Supplied passage »
---*---
ICA Mobile Communication Division
Scholar in the Spotlight
April 2026
Lu Yifei

"One thing I have realized and wish I had realized earlier is that developing the ability to meaningfully engage with others’ work is essential and is actually much harder than imagined but it goes a long way toward doing good research."
What are you currently working on?
What is most relevant to the mobile theme might be a methodology paper with Dr. Joseph Bayer that classifies different types of linkage designs between intensive survey data and mobile trace data. Besides this, I am also working on a project with my advisor Dr. David Lydon-Staley that explores how flourishing, which is generally viewed as an optimal well-being state, influences people’s emotional responses to daily positive events on different time scales, as well as a paper with Dr. Miriam Brinberg and Dr. Liesel Sharabi on online dating that explores whether and how self-presentation in dating profiles translates into offline dating outcomes.
Can you share a project that changed the way you think or work?
---*---
Action item » Transcribe word for word the stretch of the scholar spotlight interview that opens with the words containing "What are you" and closes with "think or work?".
---*---
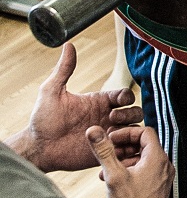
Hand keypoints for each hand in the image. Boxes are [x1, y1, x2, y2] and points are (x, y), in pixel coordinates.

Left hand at [7, 43, 142, 172]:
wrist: (39, 147)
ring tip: (111, 135)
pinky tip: (111, 147)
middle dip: (129, 114)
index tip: (112, 104)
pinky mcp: (106, 152)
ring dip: (129, 131)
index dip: (125, 97)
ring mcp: (107, 135)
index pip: (125, 96)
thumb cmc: (43, 119)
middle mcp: (106, 117)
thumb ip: (63, 69)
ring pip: (135, 131)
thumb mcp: (52, 91)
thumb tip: (68, 45)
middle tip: (111, 118)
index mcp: (99, 101)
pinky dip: (126, 148)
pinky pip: (127, 150)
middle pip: (136, 112)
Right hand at [87, 125, 173, 197]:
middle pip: (144, 144)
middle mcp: (164, 166)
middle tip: (107, 154)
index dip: (126, 132)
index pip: (145, 131)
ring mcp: (163, 178)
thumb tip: (94, 130)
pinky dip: (130, 170)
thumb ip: (103, 151)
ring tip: (107, 169)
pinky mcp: (158, 188)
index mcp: (157, 158)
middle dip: (123, 147)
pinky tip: (114, 181)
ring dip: (124, 159)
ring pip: (143, 159)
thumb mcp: (113, 175)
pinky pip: (145, 171)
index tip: (111, 139)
---*---
Solution »
What are you currently working on?
What is most relevant to the mobile theme might be a methodology paper with Dr. Joseph Bayer that classifies different types of linkage designs between intensive survey data and mobile trace data. Besides this, I am also working on a project with my advisor Dr. David Lydon-Staley that explores how flourishing, which is generally viewed as an optimal well-being state, influences people’s emotional responses to daily positive events on different time scales, as well as a paper with Dr. Miriam Brinberg and Dr. Liesel Sharabi on online dating that explores whether and how self-presentation in dating profiles translates into offline dating outcomes.
Can you share a project that changed the way you think or work?